Transcultural comparison will play a key role as it will be used to create an overarching and guiding question on space in the early modern period, which should be beneficial to different disciplines.
The following six topics are the focus of the workshop:
1. In which respects were EARLY MODERN SPACES OF RULE CONSTITUTED AS ADMINISTRATIVE UNITS, and how were they mediated in texts and images? What are the points of contact and interrelations between these spaces and their medializations? What is the relationship between the small-scale and firmly delimited urban spaces and the territorially organized princely states? How do new political and military borders relate to the existing social and economic structures?
2. BORDERS or BORDER SPACES have become a leading theme in the analysis of spaces, especially in recent research. How is the visibility and latent invisibility as well as the visualization of borders expressed in political and media practice? In what way did diplomacy, wars, and cultural and knowledge transfers make borders or borderlines (from military borders up to geographical borders) visible but, at the same time, permeable? In what ways do these processes turn borders into transcultural contact and conflict zones?
3. In the early modern period, RELIGIOUS INSTITUTIONS —comprising bishoprics, religious orders, and socio-religious building complexes (e.g., Imaret, Külliye)—also formed spaces of rule. In what way did the sacred (landscape) spaces of the early modern period, predominantly created through the construction of churches, mosques, and monuments, interact with these religious spaces of rule? Were saints, in their function as patrons of the state and country, able to create imaginary spaces sui generis?

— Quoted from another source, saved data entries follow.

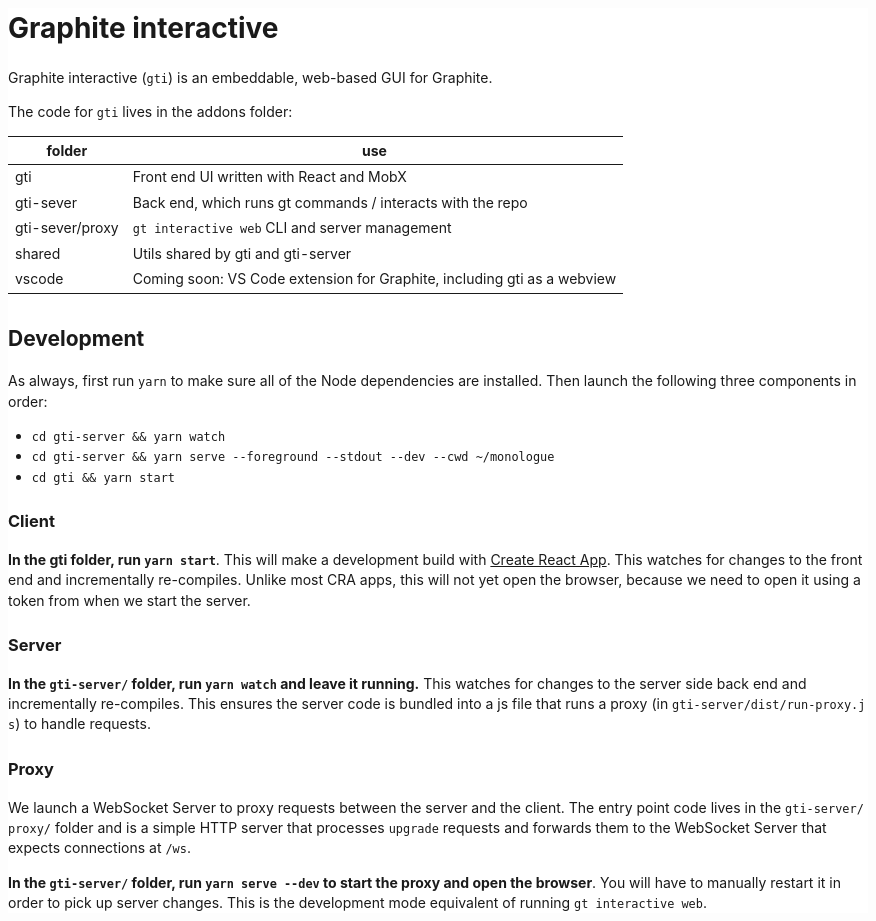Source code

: # Graphite interactive

Graphite interactive (`gti`) is an embeddable, web-based GUI for Graphite.

The code for `gti` lives in the addons folder:

| folder          | use                                                                     |
| --------------- | ----------------------------------------------------------------------- |
| gti             | Front end UI written with React and MobX                                |
| gti-sever       | Back end, which runs gt commands / interacts with the repo              |
| gti-sever/proxy | `gt interactive web` CLI and server management                          |
| shared          | Utils shared by gti and gti-server                                      |
| vscode          | Coming soon: VS Code extension for Graphite, including gti as a webview |

## Development

As always, first run `yarn` to make sure all of the Node dependencies are installed.
Then launch the following three components in order:

 - `cd gti-server && yarn watch`
 - `cd gti-server && yarn serve --foreground --stdout --dev --cwd ~/monologue`
 - `cd gti && yarn start`

### Client

**In the gti folder, run `yarn start`**.
This will make a development build with [Create React App](https://create-react-app.dev/).
This watches for changes to the front end and incrementally re-compiles.
Unlike most CRA apps, this will not yet open the browser,
because we need to open it using a token from when we start the server.

### Server

**In the `gti-server/` folder, run `yarn watch` and leave it running.**
This watches for changes to the server side back end and incrementally re-compiles.
This ensures the server code is bundled into a js file that runs a proxy
(in `gti-server/dist/run-proxy.js`) to handle requests.

### Proxy

We launch a WebSocket Server to proxy requests between the server and the
client. The entry point code lives in the `gti-server/proxy/` folder and is a
simple HTTP server that processes `upgrade` requests and forwards
them to the WebSocket Server that expects connections at `/ws`.

**In the `gti-server/` folder, run `yarn serve --dev` to start the proxy and open the browser**.
You will have to manually restart it in order to pick up server changes.
This is the development mode equivalent of running `gt interactive web`.
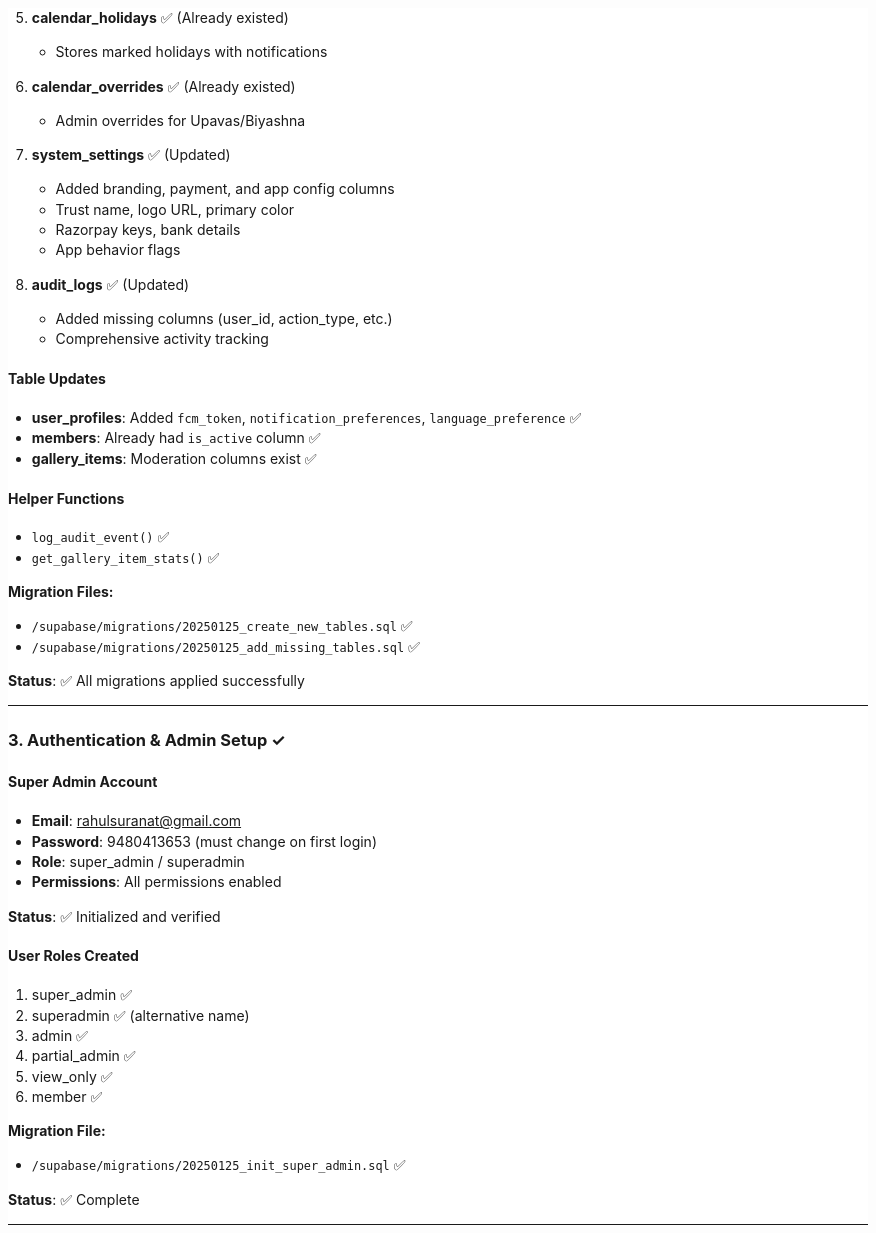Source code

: 5. **calendar_holidays** ✅ (Already existed)
   - Stores marked holidays with notifications

6. **calendar_overrides** ✅ (Already existed)
   - Admin overrides for Upavas/Biyashna

7. **system_settings** ✅ (Updated)
   - Added branding, payment, and app config columns
   - Trust name, logo URL, primary color
   - Razorpay keys, bank details
   - App behavior flags

8. **audit_logs** ✅ (Updated)
   - Added missing columns (user_id, action_type, etc.)
   - Comprehensive activity tracking

#### Table Updates
- **user_profiles**: Added `fcm_token`, `notification_preferences`, `language_preference` ✅
- **members**: Already had `is_active` column ✅
- **gallery_items**: Moderation columns exist ✅

#### Helper Functions
- `log_audit_event()` ✅
- `get_gallery_item_stats()` ✅

**Migration Files:**
- `/supabase/migrations/20250125_create_new_tables.sql` ✅
- `/supabase/migrations/20250125_add_missing_tables.sql` ✅

**Status**: ✅ All migrations applied successfully

---

### 3. Authentication & Admin Setup ✓

#### Super Admin Account
- **Email**: rahulsuranat@gmail.com
- **Password**: 9480413653 (must change on first login)
- **Role**: super_admin / superadmin
- **Permissions**: All permissions enabled

**Status**: ✅ Initialized and verified

#### User Roles Created
1. super_admin ✅
2. superadmin ✅ (alternative name)
3. admin ✅
4. partial_admin ✅
5. view_only ✅
6. member ✅

**Migration File:**
- `/supabase/migrations/20250125_init_super_admin.sql` ✅

**Status**: ✅ Complete

---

4. Spaces of power were communicated to a generally large public in the early modern period by means of a VARIETY OF SOURCE GENRES. These included newspapers, diaries, travel reports, journalistic sources, maps, and the like, in the Ottoman Empire e.g., seyahatnâme and sefâretnâme. The spaces of political rule were, at the same time, represented in spaces of communication, which leads to the following question: Which actors created such spaces and which groups participated in them, and with which interests and (the possible combinations of text and image) testimonies?
5. “REAL” CULTURAL SPACES (e.g., courtly representation spaces, residences and parks, squares, country houses, town halls, barracks, etc.) occupied by elites (e.g., nobility, wealthy bourgeoisie, ayan, military elites) have considerable symbolic dimensions beyond their factual existence. In what ways did visual medialization in the most diverse genres contribute to a multiplication of image cultivation, and how did it credibly assert claims to power?
6. Of fundamental importance for the concrete implementation of the described questions is their integration within the framework of the DIGITAL HUMANITIES. Therefore, in what way can the study of early modern spaces deliver added value to the methodologies used in such projects? Theoretical approaches should be combined with application-oriented case studies and discussions on specific digital implementations. This is particularly relevant to the leading researchers of research projects that have just been completed or are currently underway.
Proposals for talks and posters in German and English can be submitted as an ABSTRACT (of a maximum of 2,000 characters) and a short CURRICULUM VITAE to ihb@oeaw.ac.at by 30 April 2022. The talks will have a maximum duration of 30 minutes, and the presentations will have a maximum duration of 15 minutes.
In accordance with the interdisciplinary character of the conference, historians, Ottomanists, and art historians are included as speakers.
The conference will take place on site. Travel and accommodation expenses are covered by the organizer.